Один час спустя, когда в кабинет Буркана постучал камердинер, которому надлежало помочь сенешалю одеться, он обнаружил на полу безжизненное тело Буркана. В замке началась суматоха, все забегали туда-сюда, и никто при этом не заметил, что из кабинета Буркана исчезли и поднос с водой и едой, и все то, что сенешаль написал в течение ночи.

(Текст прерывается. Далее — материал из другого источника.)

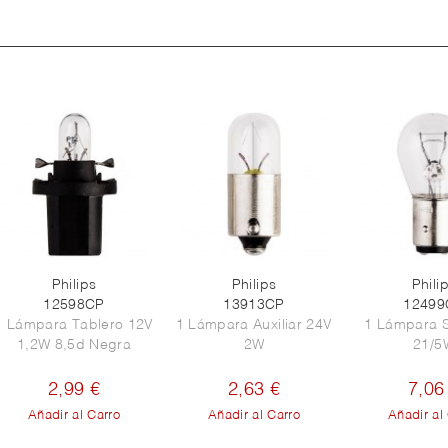
Philips
Philips
Phili
12598CP
13913CP
12499
1 Lámpara Tablero 12V
1 Lámpara Auxiliar 24V
1 Lámpara 
1,2W 8,5d Negra
2W
21/5
2,99 €
2,63 €
7,06
Añadir al Carro
Añadir al Carro
Añadir al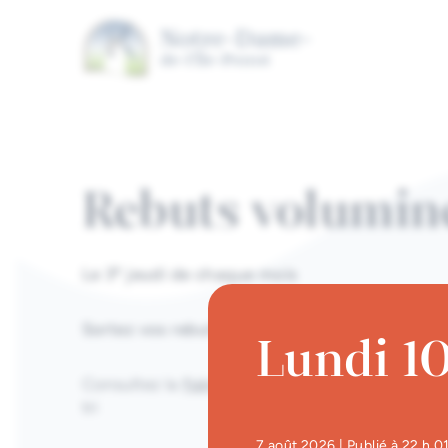
Aller au contenu principal
Rebuts volumin
e
Le 3
jeudi de chaque mois
Sortez vos rebuts :
avant 7 h le jour de la coll
Lundi 10
Consultez la
foire aux questions
pour connaîtr
tri
7 août 2026
| Publié à 22 h 0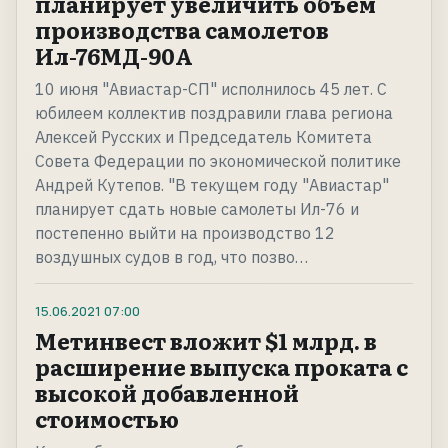
планирует увеличить объём
производства самолетов
Ил-76МД-90А
10 июня "Авиастар-СП" исполнилось 45 лет. С
юбилеем коллектив поздравили глава региона
Алексей Русских и Председатель Комитета
Совета Федерации по экономической политике
Андрей Кутепов. "В текущем году "Авиастар"
планирует сдать новые самолеты Ил-76 и
постепенно выйти на производство 12
воздушных судов в год, что позво…
15.06.2021
07:00
Метинвест вложит $1 млрд. в
расширение выпуска проката с
высокой добавленной
стоимостью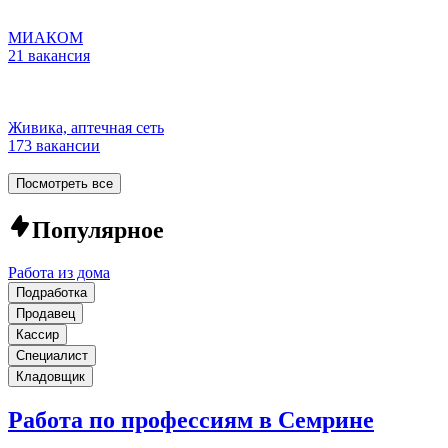
МИАКОМ
21 вакансия
Живика, аптечная сеть
173 вакансии
Посмотреть все
Популярное
Работа из дома
Подработка
Продавец
Кассир
Специалист
Кладовщик
Работа по профессиям в Семрине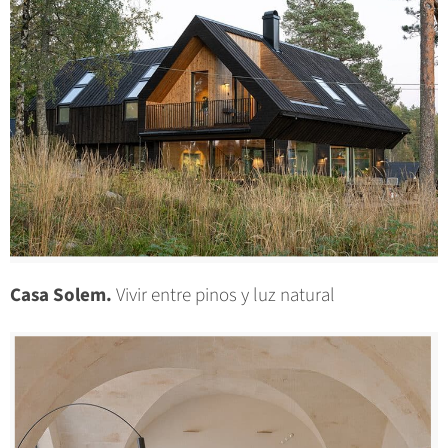
Casa Solem.
Vivir entre pinos y luz natural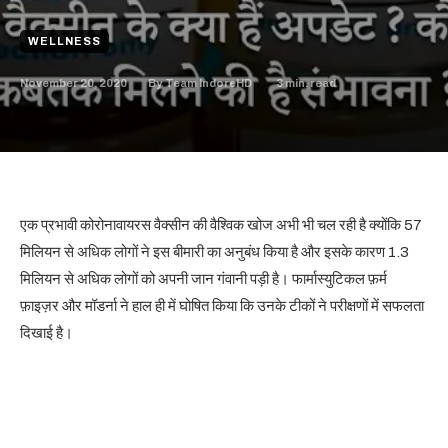
WELLNESS
November 20, 2020
3
min. read
By
Team IndoreHD
एक प्रभावी कोरोनावायरस वैक्सीन की वैश्विक खोज अभी भी चल रही है क्योंकि 57
मिलियन से अधिक लोगों ने इस बीमारी का अनुबंध किया है और इसके कारण 1.3
मिलियन से अधिक लोगों को अपनी जान गंवानी पड़ी है। फार्मास्युटिकल फ़र्म
फ़ाइज़र और मॉडर्ना ने हाल ही में घोषित किया कि उनके टीकों ने परीक्षणों में सफलता
दिखाई है।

Солнце стояло высоко, небо было безоблачным, однако под кронами деревьев, которые в Силл-Даре были более густыми, чем во всех остальных местах Элиандского леса, только лишь отдельным лучам солнца удавалось достигать земли. Папоротники здесь вымахивали выше роста взрослого эльфа, а трава и мох под ногами — очень густыми. Динрис и Лландон шли молча, перекинув через плечо луки и засунув кинжалы за пояс. Тропинка, по которой они оба ходили довольно часто, вела к скалистому холму, получившему от эльфов название «Бретхилиор», то есть «Старый Бук», потому что на самой его вершине рос бук с серым потрескавшимся стволом. С вершины холма открывался вид на огромное пространство — аж до самой линии горизонта, — и зрелище это было опьяняющим и почти головокружительным для лесных эльфов, не привыкших видеть вокруг себя такие просторы. Куда бы ни был обращен взгляд тех, кто забирался на этот холм: на запад, юг или север — они не видели ничего другого, кроме колышущихся верхушек деревьев, похожих в своей совокупности на зеленое море, которое при малейшем ветерке приходило в движение. Таким был когда-то лес эльфов, покрывавший собой всю поверхность земли, кроме горных вершин и водоемов. Однако когда взор обращался на восток, можно было различить более светлую полосу. Это была равнина, на которой жили люди и которая постепенно становилась все шире и шире.